Fifty years ago, Nashville nurses got pants.
On Aug. 14, 1970, nurses at Nashville Memorial Hospital in Madison ditched their signature white dresses and wore pants while on duty for the first time.
Memorial was following the lead of Vanderbilt Hospital, which had begun allowing its nurses to wear pants just two weeks before. The trend had started six months earlier at a Chicago hospital and had been spreading across the nation.
At Vanderbilt, rules stipulated that "the outfits must be white, tailored and the tunic top must reach to near mid-thigh," according to a front-page story in the Aug. 15, 1970, edition of The Tennessean. (Also on the front page were articles about Mideast peace and a TVA price increase, as well as a photo of President Richard Nixon arriving in New Orleans to discuss school desegregation.)

Douglas Clifton of Hendersonville, a patient in the coronary unit of Memorial Hospital, smiles his approval of the new pantsuits worn by nurses at the hospital Aug. 14, 1970. They are Miss Jane Reynolds, left, Mrs.

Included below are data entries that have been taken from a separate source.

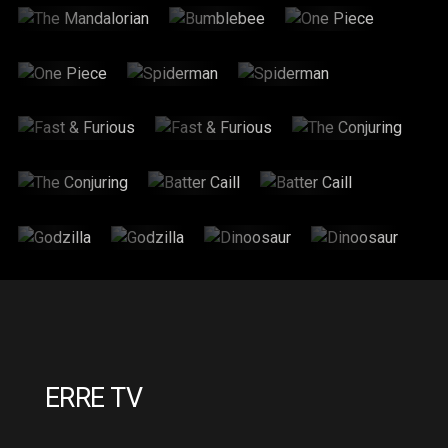
The
Bumblebee
One
Mandalorian
Piece
2 Hr : 14 Mins
2hr : 6Mins
2H : 6Mins
One
Spiderman
Spiderman
Piece
2H : 6Mins
2H : 6Mins
2H : 6Mins
Fast &
Fast &
The
Furious
Furious
Conjuring
00h:00h:40 s
00h:00h:40 s
2H : 6Mins
The
Batter
Batter
Conjuring
Caill
Caill
2H : 6Mins
2H : 6Mins
2H : 6Mins
Godzilla
Godzilla
Dinoosaur
Dinoosaur
1H : 22Mins
1H : 22Mins
2H : 12Mins
2H : 12Mins
ERRE TV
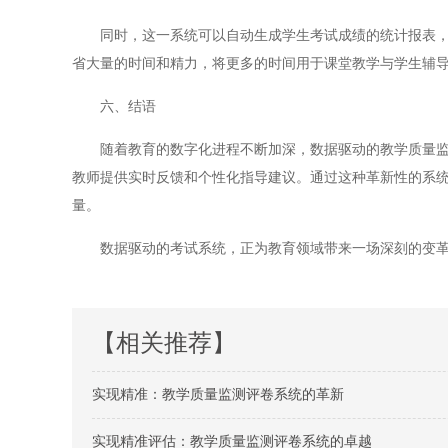
同时，这一系统可以自动生成学生考试成绩的统计报表，使
省大量的时间和精力，将更多的时间用于课堂教学与学生辅
六、结语
随着教育的数字化进程不断加深，数据驱动的教学质量监测
教师提供实时反馈和个性化指导建议。通过这种革新性的系
量。
数据驱动的考试系统，正为教育领域带来一场深刻的变革
【相关推荐】
实现精准：教学质量监测评卷系统的革新
实现精准评估：教学质量监测评卷系统的卓越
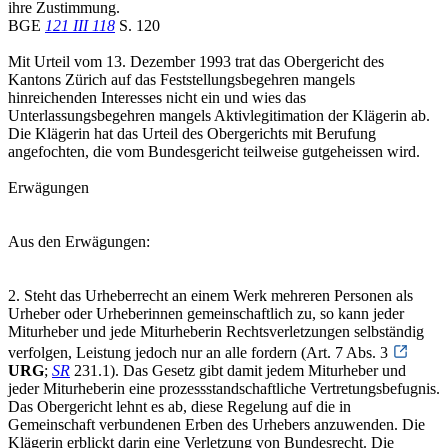
ihre Zustimmung.
BGE
121 III 118
S. 120
Mit Urteil vom 13. Dezember 1993 trat das Obergericht des
Kantons Zürich auf das Feststellungsbegehren mangels
hinreichenden Interesses nicht ein und wies das
Unterlassungsbegehren mangels Aktivlegitimation der Klägerin ab.
Die Klägerin hat das Urteil des Obergerichts mit Berufung
angefochten, die vom Bundesgericht teilweise gutgeheissen wird.
Erwägungen
Aus den Erwägungen:
2. Steht das Urheberrecht an einem Werk mehreren Personen als
Urheber oder Urheberinnen gemeinschaftlich zu, so kann jeder
Miturheber und jede Miturheberin Rechtsverletzungen selbständig
verfolgen, Leistung jedoch nur an alle fordern (Art. 7 Abs. 3
URG
;
SR
231.1). Das Gesetz gibt damit jedem Miturheber und
jeder Miturheberin eine prozessstandschaftliche Vertretungsbefugnis.
Das Obergericht lehnt es ab, diese Regelung auf die in
Gemeinschaft verbundenen Erben des Urhebers anzuwenden. Die
Klägerin erblickt darin eine Verletzung von Bundesrecht. Die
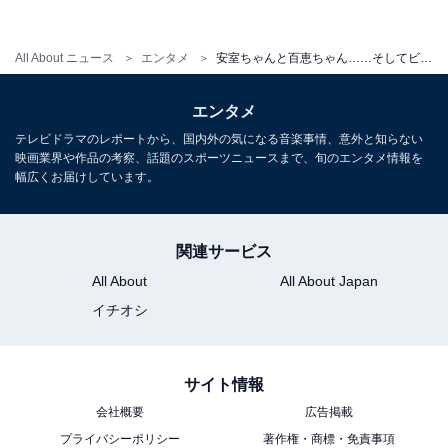
All About ニュース
エンタメ
安室ちゃんと百恵ちゃん……そしてビートルズ、納得の共通点
最後に。誤解のないよう、念のためつけ加えておきます
が、ぼくは松田聖子さんや浜崎あゆみさんみたいに、ピ
エンタメ
ークを過ぎてもステージに立つことをやめないアーティ
テレビドラマのレポートから、国内外の気になる音楽事情、意外と知らない
ストだとか、老体に鞭を打ちながら、ときにはボーカル
映画業界や作品の考察、話題のスポーツニュースまで、旬のエンタメ情報を
をすげ替えてまで世界ツアーに挑む、かつての大御所バ
幅広くお届けしています。
ンドだとかを否定しているわけでは決してありません。
継続は力なり──これはこれでまたすごいことだ……と、
関連サービス
惜しみないリスペクトの意を、皮肉でもなんでもなく感
All About
All About Japan
じてやまないのです。
イチオシ
サイト情報
会社概要
広告掲載
プライバシーポリシー
著作権・商標・免責事項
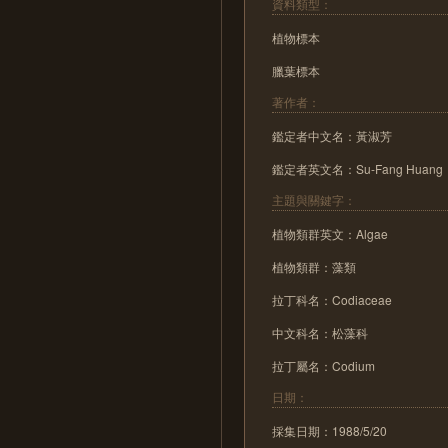
資料類型：
植物標本
臘葉標本
著作者：
鑑定者中文名：黃淑芳
鑑定者英文名：Su-Fang Huang
主題與關鍵字：
植物類群英文：Algae
植物類群：藻類
拉丁科名：Codiaceae
中文科名：松藻科
拉丁屬名：Codium
日期：
採集日期：1988/5/20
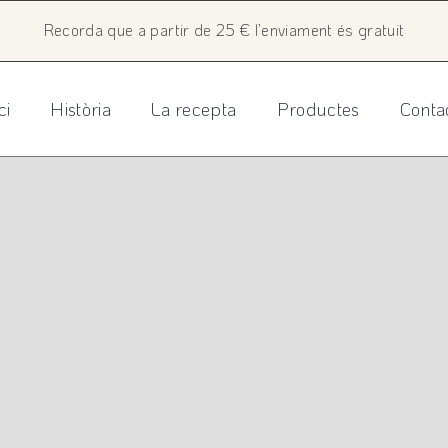
Recorda que a partir de 25 € l’enviament és gratuit
ci
Història
La recepta
Productes
Conta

Margaret McCoy and Miss Jenny Byassee.
Nurses had complained that the uniform dresses were "too revealing at times" and "very embarrassing."

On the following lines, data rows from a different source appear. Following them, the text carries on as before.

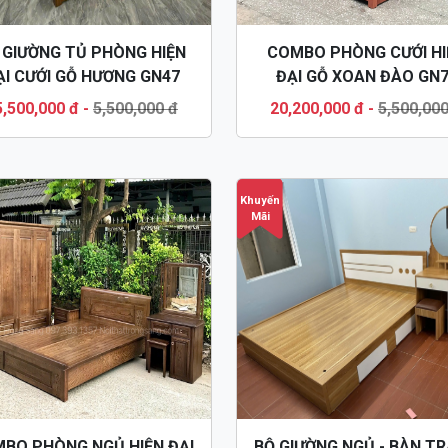
 GIƯỜNG TỦ PHÒNG HIỆN
COMBO PHÒNG CƯỚI HI
ẠI CƯỚI GỖ HƯƠNG GN47
ĐẠI GỖ XOAN ĐÀO GN
5,500,000 đ
-
5,500,000 đ
20,200,000 đ
-
5,500,000
Khuyến
Mãi
BO PHÒNG NGỦ HIỆN ĐẠI
BỘ GIƯỜNG NGỦ - BÀN T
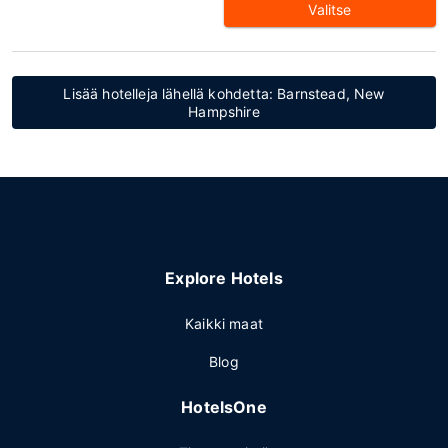
Valitse
Lisää hotelleja lähellä kohdetta: Barnstead, New
Hampshire
Explore Hotels
Kaikki maat
Blog
HotelsOne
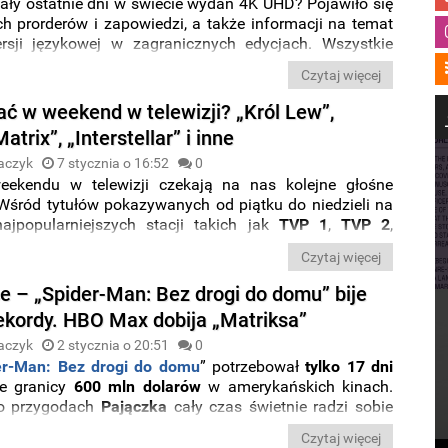
ały ostatnie dni w świecie wydań 4K UHD? Pojawiło się
h prorderów i zapowiedzi, a także informacji na temat
ersji językowej w zagranicznych edycjach. Wszystkie
i ze świata Ultra HD Blu-ray zebraliśmy dla Was w
Czytaj więcej
ie z cyklu „
Co nowego na 4K UHD?
”. Miłej lektury.
ać w weekend w telewizji? „Król Lew”,
atrix”, „Interstellar” i inne
aczyk
7 stycznia o 16:52
0
eekendu w telewizji czekają na nas kolejne głośne
 Wśród tytułów pokazywanych od piątku do niedzieli na
ajpopularniejszych stacji takich jak
TVP 1
,
TVP 2
,
y
TVN
znajdą się między innymi produkcje „
Król Lew
”,
Czytaj więcej
trix
”, czy „
Interstellar
”
ce – „Spider-Man: Bez drogi do domu” bije
rekordy. HBO Max dobija „Matriksa”
aczyk
2 stycznia o 20:51
0
er-Man: Bez drogi do domu
” potrzebował
tylko 17 dni
ie granicy
600 mln dolarów
w amerykańskich kinach.
 o przygodach
Pajączka
cały czas świetnie radzi sobie
ynkach zagranicznych
i pnie się w rankingu
najbardziej
Czytaj więcej
ych filmów wszech czasów
. Daleko za plecami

"We believe the pantsuits are more functional," Roy Moncrieve, assistant director of nursing at Vanderbilt, told The Tennessean. "The nurses do a lot of bending, stretching, lifting and holding, and in pants they don't have to worry about where their uniform is."
The pantsuits were a hit with patients — mostly.
"We had only two people who didn't like them. They said pants aren't professional," said Norma Shepard, nurse supervisor of the coronary unit at Memorial.